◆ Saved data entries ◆
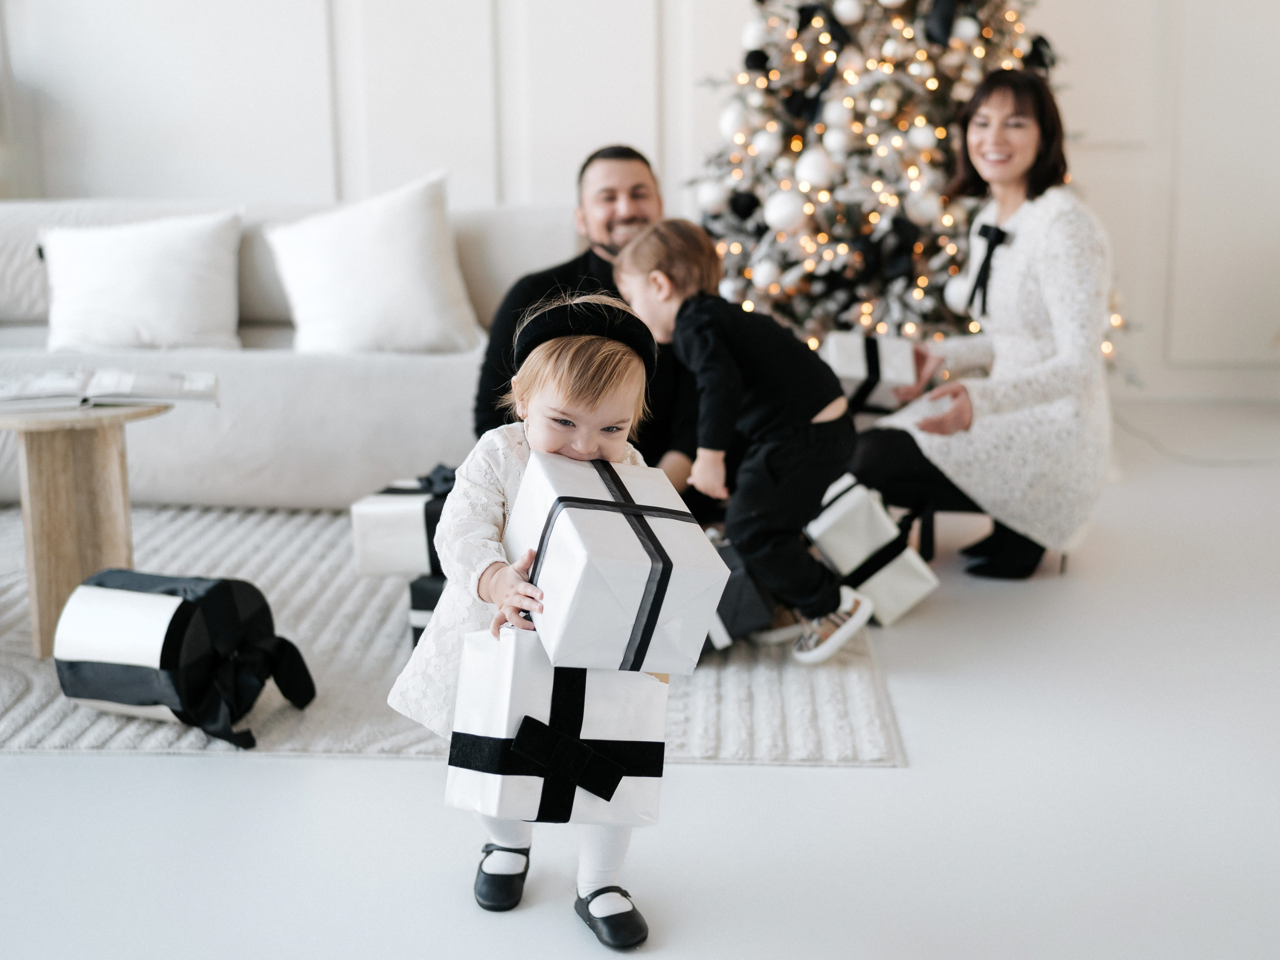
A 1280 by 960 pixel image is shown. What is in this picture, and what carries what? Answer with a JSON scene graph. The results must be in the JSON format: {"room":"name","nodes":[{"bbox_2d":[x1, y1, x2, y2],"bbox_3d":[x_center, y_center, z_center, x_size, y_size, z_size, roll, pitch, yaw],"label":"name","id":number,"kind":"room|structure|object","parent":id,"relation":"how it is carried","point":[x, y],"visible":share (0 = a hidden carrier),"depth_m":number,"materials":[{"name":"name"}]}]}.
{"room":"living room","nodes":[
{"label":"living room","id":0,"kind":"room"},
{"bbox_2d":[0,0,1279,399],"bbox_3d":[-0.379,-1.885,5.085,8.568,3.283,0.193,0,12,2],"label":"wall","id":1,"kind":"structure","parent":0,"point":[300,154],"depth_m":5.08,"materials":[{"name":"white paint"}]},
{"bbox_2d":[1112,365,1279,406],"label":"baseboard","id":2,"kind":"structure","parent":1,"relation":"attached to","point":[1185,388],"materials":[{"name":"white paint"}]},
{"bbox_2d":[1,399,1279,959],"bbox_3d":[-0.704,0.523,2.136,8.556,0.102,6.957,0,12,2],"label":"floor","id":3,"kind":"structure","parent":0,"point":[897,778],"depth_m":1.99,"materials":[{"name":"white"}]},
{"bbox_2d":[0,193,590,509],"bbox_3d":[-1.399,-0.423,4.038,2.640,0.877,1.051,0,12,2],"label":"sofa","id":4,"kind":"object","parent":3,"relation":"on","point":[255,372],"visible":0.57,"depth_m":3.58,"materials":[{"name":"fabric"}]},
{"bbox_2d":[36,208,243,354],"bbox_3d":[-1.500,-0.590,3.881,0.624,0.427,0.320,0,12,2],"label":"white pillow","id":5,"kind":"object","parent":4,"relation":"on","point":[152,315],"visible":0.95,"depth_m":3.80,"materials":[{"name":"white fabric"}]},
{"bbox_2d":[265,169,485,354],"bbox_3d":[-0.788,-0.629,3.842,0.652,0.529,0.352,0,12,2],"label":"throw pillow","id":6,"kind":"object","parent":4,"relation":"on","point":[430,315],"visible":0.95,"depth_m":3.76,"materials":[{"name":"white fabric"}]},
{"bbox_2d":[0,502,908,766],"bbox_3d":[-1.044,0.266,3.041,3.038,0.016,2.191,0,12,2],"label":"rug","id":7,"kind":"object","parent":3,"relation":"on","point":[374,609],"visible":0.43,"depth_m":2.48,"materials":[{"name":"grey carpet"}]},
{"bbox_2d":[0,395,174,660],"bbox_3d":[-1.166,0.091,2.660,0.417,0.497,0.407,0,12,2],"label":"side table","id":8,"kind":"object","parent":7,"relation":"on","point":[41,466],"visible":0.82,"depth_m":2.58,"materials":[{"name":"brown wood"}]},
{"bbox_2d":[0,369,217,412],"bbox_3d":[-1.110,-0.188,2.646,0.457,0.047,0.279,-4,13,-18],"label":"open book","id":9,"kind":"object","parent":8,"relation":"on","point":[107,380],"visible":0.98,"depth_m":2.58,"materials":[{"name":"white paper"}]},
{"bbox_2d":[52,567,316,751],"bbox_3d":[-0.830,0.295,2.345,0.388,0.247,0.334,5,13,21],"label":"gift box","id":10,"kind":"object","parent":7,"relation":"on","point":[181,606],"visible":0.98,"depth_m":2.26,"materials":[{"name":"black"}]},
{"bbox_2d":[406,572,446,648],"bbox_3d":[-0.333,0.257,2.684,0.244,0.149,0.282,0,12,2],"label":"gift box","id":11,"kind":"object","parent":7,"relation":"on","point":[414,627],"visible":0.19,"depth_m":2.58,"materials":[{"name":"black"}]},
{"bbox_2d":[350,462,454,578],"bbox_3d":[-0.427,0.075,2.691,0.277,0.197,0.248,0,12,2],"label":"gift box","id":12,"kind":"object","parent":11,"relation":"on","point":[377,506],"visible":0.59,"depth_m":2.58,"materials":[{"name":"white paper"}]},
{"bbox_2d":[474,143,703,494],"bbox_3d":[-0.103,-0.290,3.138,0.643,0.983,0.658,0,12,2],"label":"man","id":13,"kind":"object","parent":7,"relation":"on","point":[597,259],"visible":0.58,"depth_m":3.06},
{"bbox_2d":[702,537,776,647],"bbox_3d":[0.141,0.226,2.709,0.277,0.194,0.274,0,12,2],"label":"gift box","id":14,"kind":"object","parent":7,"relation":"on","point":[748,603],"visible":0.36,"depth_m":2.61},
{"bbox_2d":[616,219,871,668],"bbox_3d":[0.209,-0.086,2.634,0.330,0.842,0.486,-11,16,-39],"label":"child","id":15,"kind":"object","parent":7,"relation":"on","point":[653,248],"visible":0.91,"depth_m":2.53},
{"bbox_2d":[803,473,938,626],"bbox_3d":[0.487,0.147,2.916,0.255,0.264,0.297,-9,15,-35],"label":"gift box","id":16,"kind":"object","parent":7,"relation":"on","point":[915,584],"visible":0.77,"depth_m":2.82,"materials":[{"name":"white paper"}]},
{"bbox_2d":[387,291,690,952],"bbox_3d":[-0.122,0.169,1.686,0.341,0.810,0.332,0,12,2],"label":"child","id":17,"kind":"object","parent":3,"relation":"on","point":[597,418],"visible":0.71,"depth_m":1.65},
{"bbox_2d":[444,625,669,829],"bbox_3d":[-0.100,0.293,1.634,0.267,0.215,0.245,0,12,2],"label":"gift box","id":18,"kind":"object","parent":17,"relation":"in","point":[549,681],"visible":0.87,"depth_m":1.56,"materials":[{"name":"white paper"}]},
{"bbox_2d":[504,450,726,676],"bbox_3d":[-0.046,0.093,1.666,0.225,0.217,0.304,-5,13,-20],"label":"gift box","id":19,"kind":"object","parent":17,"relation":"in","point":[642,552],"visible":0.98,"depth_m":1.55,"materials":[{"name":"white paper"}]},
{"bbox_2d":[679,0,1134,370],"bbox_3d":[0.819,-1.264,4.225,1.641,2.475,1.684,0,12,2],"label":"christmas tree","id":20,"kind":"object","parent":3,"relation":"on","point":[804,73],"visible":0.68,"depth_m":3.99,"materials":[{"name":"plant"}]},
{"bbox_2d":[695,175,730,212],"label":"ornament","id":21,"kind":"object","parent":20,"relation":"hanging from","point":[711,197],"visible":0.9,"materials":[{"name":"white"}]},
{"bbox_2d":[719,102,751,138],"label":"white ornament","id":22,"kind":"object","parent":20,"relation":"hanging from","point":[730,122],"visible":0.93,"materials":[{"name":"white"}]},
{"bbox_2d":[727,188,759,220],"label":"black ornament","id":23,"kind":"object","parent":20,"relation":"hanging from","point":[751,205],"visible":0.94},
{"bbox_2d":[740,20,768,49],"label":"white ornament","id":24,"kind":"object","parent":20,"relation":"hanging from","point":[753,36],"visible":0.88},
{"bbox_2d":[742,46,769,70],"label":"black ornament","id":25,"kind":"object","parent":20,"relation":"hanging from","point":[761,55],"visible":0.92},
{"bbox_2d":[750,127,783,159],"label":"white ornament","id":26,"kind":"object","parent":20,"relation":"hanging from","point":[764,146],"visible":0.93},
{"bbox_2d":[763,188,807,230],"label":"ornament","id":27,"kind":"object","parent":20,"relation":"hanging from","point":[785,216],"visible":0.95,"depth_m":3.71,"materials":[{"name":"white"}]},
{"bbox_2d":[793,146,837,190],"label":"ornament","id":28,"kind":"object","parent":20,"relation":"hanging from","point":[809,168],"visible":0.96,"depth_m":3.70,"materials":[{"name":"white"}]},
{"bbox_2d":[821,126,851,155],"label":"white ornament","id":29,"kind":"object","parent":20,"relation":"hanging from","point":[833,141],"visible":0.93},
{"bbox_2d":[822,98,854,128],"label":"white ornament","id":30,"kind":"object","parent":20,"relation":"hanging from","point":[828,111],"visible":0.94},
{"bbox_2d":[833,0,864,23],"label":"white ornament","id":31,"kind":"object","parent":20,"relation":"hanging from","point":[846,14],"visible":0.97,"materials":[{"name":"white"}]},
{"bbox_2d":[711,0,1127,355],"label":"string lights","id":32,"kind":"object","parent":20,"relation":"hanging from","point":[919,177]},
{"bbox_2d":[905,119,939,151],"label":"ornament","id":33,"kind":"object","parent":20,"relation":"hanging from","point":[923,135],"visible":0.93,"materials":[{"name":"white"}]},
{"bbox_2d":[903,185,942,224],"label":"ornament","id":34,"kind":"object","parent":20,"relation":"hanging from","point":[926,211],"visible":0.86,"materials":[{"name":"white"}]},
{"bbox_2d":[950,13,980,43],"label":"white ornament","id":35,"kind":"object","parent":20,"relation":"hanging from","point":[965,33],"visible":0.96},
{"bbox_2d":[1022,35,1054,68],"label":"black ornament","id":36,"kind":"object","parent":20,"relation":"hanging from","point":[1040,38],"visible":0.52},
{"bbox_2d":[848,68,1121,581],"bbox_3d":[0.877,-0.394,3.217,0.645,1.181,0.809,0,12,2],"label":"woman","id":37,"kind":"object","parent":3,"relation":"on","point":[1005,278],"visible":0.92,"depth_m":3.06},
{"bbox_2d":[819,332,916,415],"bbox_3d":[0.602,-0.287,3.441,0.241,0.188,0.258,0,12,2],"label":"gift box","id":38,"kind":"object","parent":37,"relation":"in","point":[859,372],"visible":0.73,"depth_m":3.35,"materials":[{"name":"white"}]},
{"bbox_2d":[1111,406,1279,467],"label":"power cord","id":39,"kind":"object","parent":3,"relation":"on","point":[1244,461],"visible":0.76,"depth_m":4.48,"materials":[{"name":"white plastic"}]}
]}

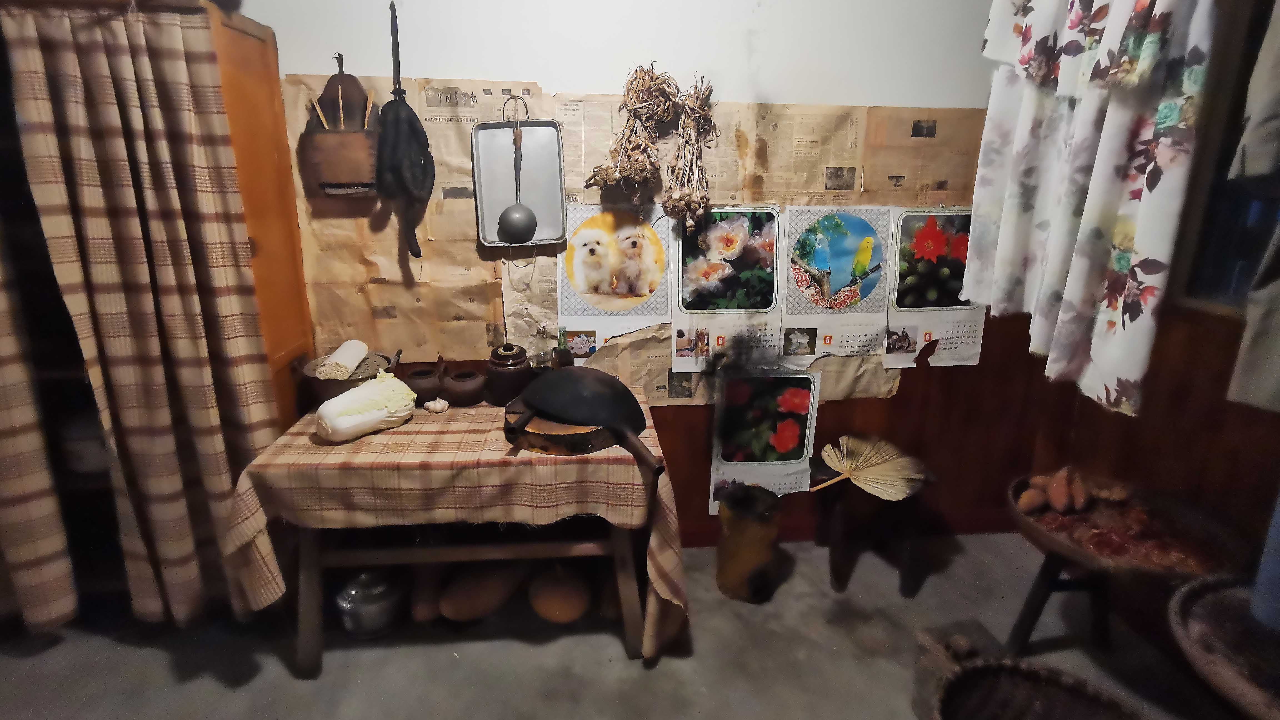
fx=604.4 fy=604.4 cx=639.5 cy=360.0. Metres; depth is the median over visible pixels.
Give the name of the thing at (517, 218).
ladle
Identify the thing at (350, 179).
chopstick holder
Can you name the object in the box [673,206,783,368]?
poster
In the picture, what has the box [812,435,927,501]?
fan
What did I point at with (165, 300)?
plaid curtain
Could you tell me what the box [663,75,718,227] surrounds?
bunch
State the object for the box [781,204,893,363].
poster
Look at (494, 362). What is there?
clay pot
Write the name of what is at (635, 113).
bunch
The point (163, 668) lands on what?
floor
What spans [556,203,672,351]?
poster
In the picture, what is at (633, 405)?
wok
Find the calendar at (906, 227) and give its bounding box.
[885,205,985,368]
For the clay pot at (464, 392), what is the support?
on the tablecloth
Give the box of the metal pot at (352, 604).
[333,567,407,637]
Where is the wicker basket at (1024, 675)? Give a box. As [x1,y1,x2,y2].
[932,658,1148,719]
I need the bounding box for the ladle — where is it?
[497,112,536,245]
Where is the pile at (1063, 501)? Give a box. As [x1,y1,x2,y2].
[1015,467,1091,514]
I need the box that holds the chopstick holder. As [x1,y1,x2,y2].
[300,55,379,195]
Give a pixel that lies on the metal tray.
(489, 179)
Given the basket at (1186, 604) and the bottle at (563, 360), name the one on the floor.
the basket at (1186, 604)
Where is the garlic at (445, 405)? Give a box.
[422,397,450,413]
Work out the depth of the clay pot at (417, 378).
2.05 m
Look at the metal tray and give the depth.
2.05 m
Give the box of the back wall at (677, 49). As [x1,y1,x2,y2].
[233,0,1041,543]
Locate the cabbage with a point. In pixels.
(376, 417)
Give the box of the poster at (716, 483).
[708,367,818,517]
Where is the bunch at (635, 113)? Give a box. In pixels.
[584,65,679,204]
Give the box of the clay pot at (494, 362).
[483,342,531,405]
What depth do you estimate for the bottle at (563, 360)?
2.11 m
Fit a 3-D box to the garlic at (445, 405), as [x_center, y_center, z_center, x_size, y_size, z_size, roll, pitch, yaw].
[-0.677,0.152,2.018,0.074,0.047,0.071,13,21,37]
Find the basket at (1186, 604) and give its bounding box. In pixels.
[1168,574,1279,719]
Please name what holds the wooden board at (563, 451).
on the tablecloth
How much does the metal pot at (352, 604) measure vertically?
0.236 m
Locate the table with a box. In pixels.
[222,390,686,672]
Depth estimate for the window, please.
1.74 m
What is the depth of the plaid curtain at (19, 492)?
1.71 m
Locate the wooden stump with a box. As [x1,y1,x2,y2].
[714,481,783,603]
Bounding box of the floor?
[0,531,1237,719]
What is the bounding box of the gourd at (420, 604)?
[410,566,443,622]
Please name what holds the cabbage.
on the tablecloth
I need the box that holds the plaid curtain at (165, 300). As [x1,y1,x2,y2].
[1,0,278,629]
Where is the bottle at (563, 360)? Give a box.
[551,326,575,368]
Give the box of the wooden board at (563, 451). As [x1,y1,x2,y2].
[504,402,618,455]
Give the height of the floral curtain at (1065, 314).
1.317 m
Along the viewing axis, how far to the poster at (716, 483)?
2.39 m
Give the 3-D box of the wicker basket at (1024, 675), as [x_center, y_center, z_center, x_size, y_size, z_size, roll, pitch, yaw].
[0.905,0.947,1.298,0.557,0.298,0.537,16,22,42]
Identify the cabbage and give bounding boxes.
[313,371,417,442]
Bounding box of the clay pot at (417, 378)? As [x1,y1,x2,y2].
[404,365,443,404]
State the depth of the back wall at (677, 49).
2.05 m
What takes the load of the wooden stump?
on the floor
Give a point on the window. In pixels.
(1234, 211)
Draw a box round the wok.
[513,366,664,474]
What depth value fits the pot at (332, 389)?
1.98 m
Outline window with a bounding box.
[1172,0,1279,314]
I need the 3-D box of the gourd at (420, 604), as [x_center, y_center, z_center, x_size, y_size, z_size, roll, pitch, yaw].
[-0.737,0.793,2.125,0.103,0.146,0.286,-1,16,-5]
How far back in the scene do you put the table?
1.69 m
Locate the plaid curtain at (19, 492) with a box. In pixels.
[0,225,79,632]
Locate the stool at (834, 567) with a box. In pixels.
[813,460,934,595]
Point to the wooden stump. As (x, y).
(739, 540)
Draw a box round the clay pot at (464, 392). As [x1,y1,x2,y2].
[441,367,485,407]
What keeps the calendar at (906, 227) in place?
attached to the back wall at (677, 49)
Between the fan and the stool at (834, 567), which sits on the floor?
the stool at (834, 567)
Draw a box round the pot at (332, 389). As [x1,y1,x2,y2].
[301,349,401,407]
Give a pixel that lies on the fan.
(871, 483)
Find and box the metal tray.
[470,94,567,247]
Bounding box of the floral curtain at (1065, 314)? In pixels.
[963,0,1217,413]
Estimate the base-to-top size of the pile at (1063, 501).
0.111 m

◆ Work instructions ◆
Exactly the lines from the one that holds "Estimate the base-to-top" through the final line of the records above should be written out, and only those.

◆ Final answer ◆
Estimate the base-to-top size of the pile at (1063, 501).
0.111 m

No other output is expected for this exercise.